Requirement -> Print a faithful copy of the data below, word for word, with the pictures left out.

⟨

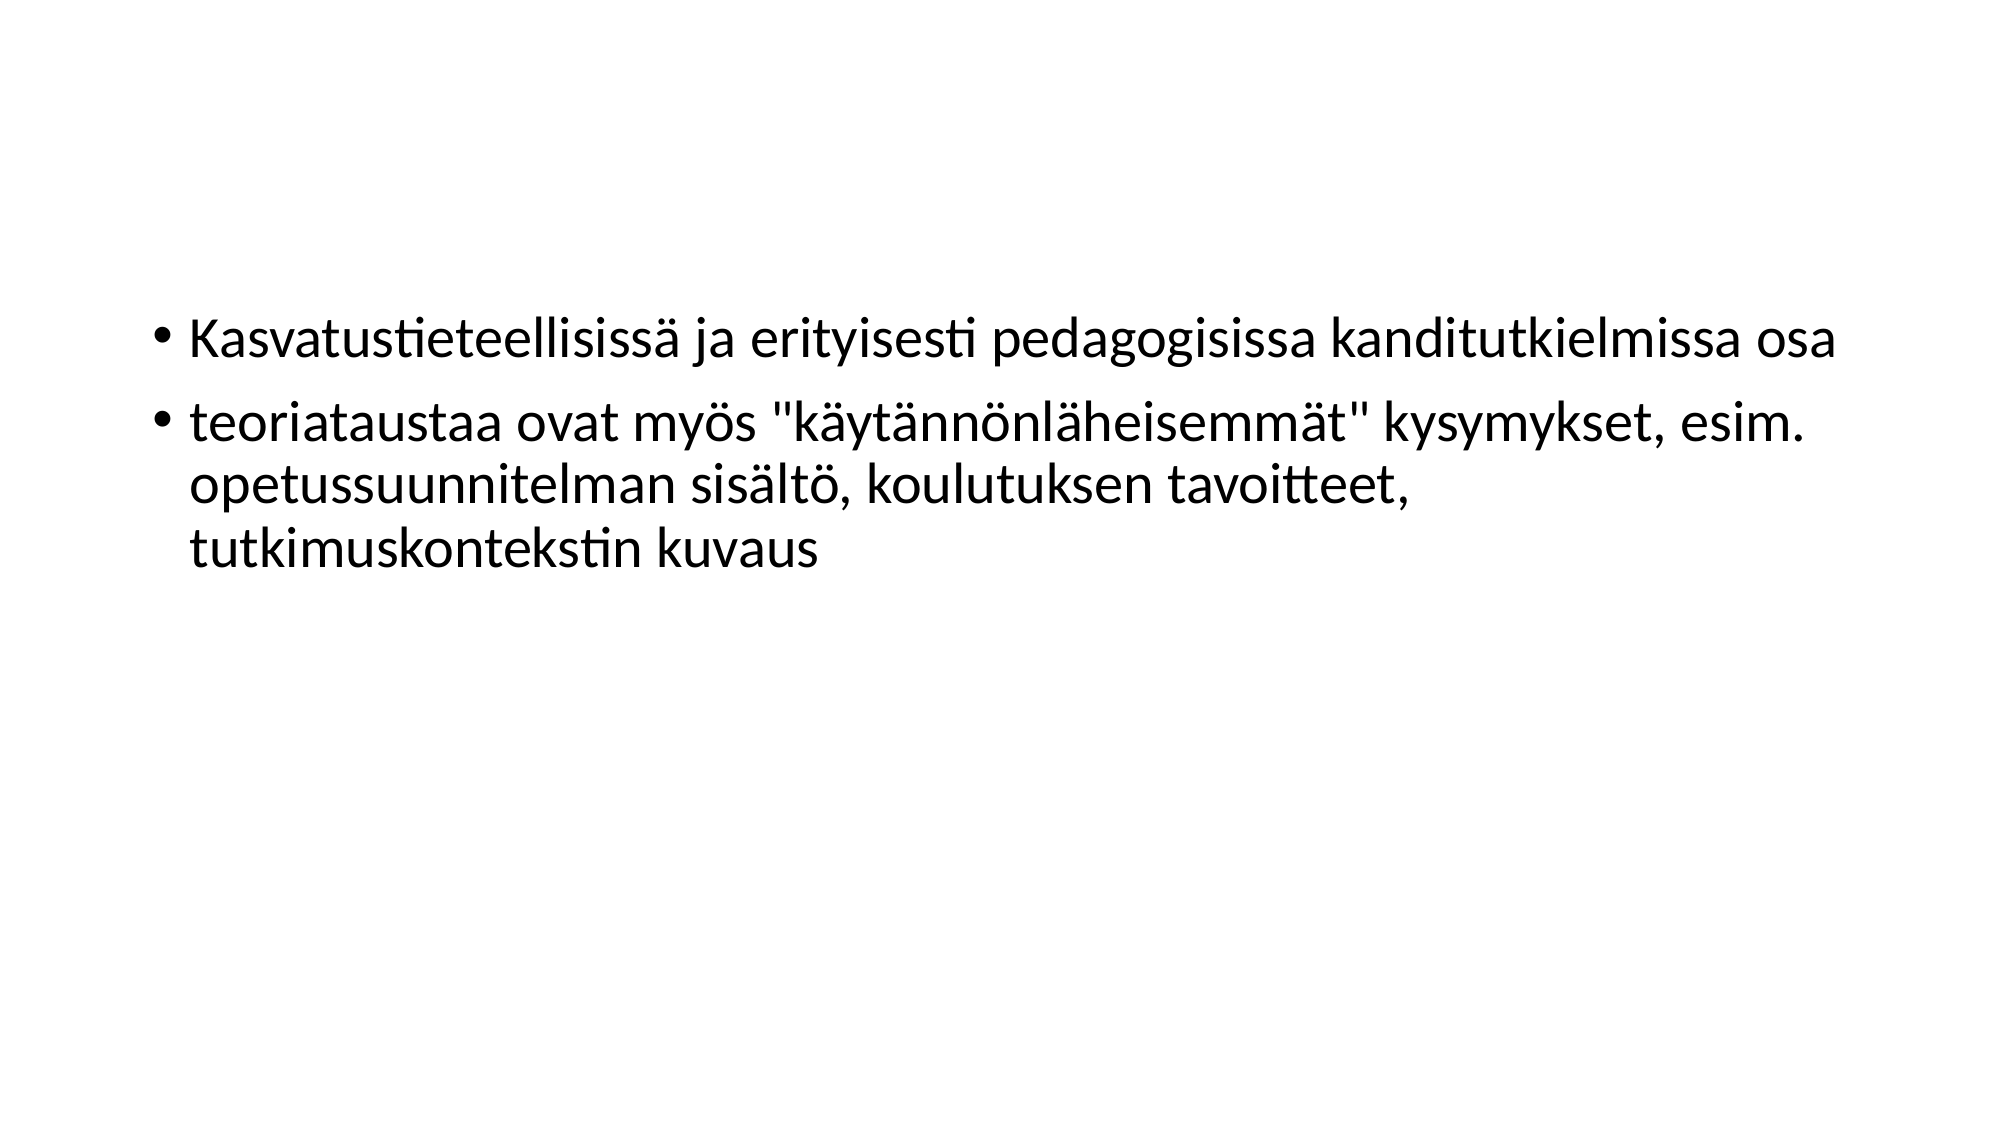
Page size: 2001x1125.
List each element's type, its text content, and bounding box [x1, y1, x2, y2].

list Kasvatustieteellisissä ja erityisesti pedagogisissa kanditutkielmissa osa teoriataustaa ovat myös "käytännönläheisemmät" kysymykset, esim. opetussuunnitelman sisältö, koulutuksen tavoitteet, tutkimuskontekstin kuvaus [137, 299, 1863, 1014]
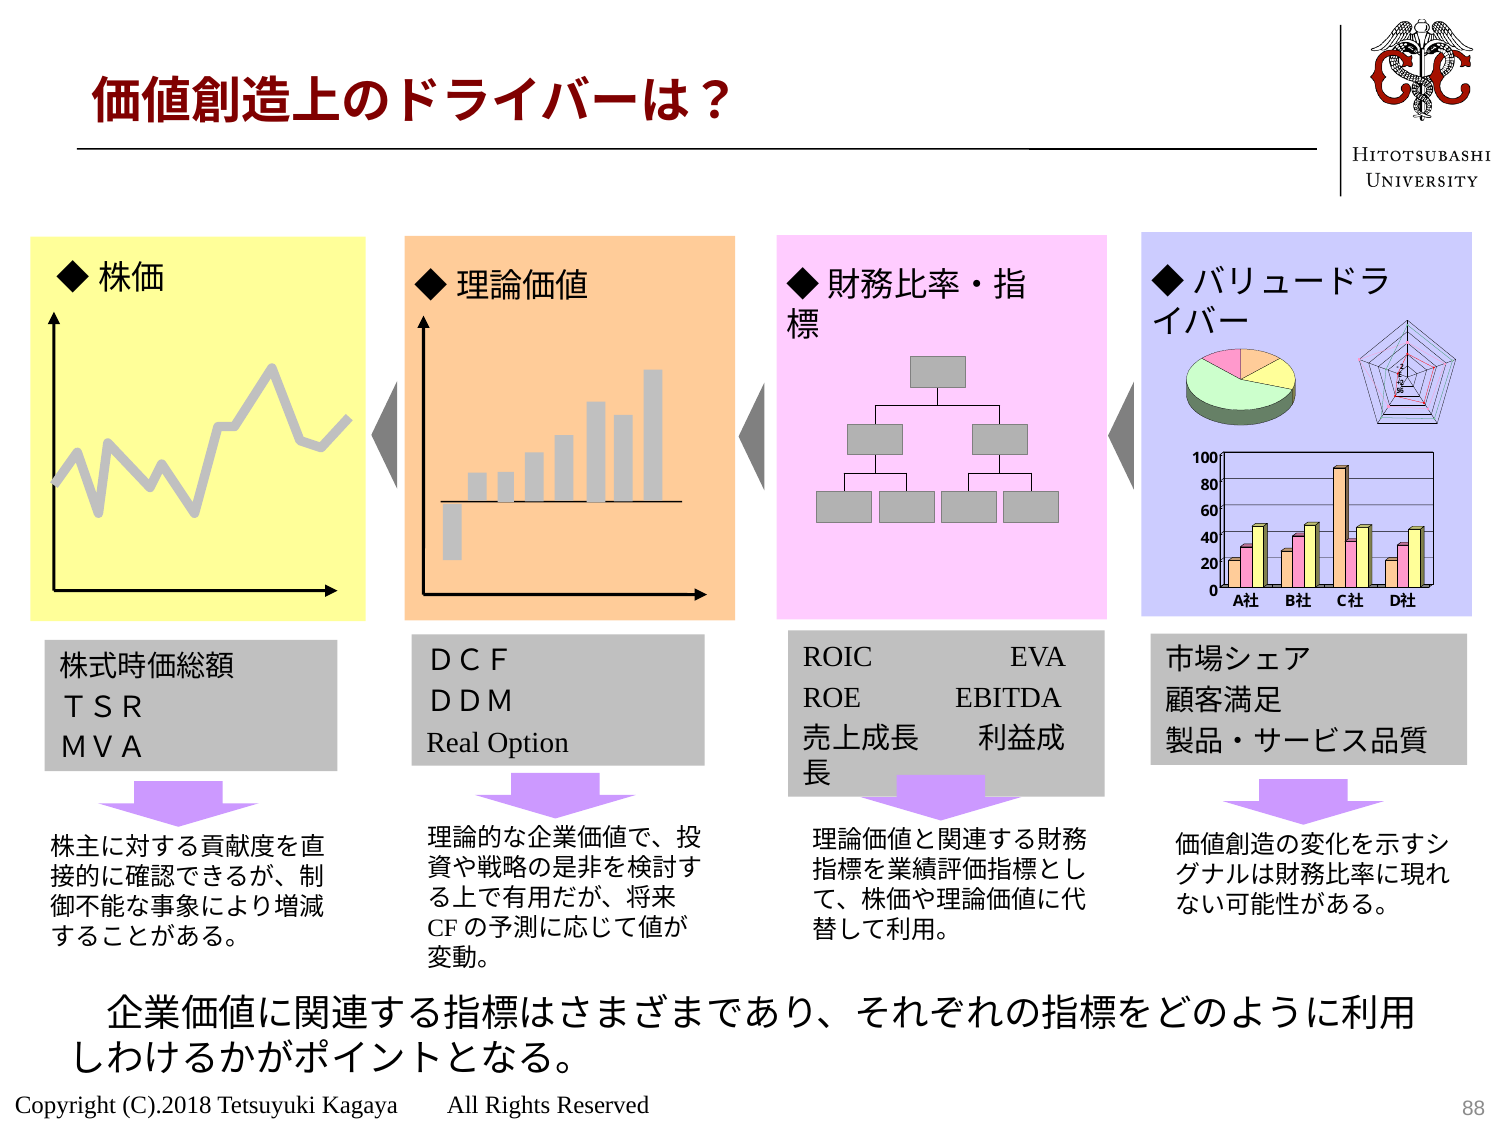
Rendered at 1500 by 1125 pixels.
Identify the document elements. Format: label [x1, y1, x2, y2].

⟩

Final answer ->
Page size: 2001x1125.
List each element's type, its text content, and bounding box [x1, y1, x2, y2].

list Kasvatustieteellisissä ja erityisesti pedagogisissa kanditutkielmissa osa teoriataustaa ovat myös "käytännönläheisemmät" kysymykset, esim. opetussuunnitelman sisältö, koulutuksen tavoitteet, tutkimuskontekstin kuvaus [137, 299, 1863, 1014]
Rendered at 1500 by 1125 pixels.
Identify the document elements. Format: label [x1, y1, x2, y2].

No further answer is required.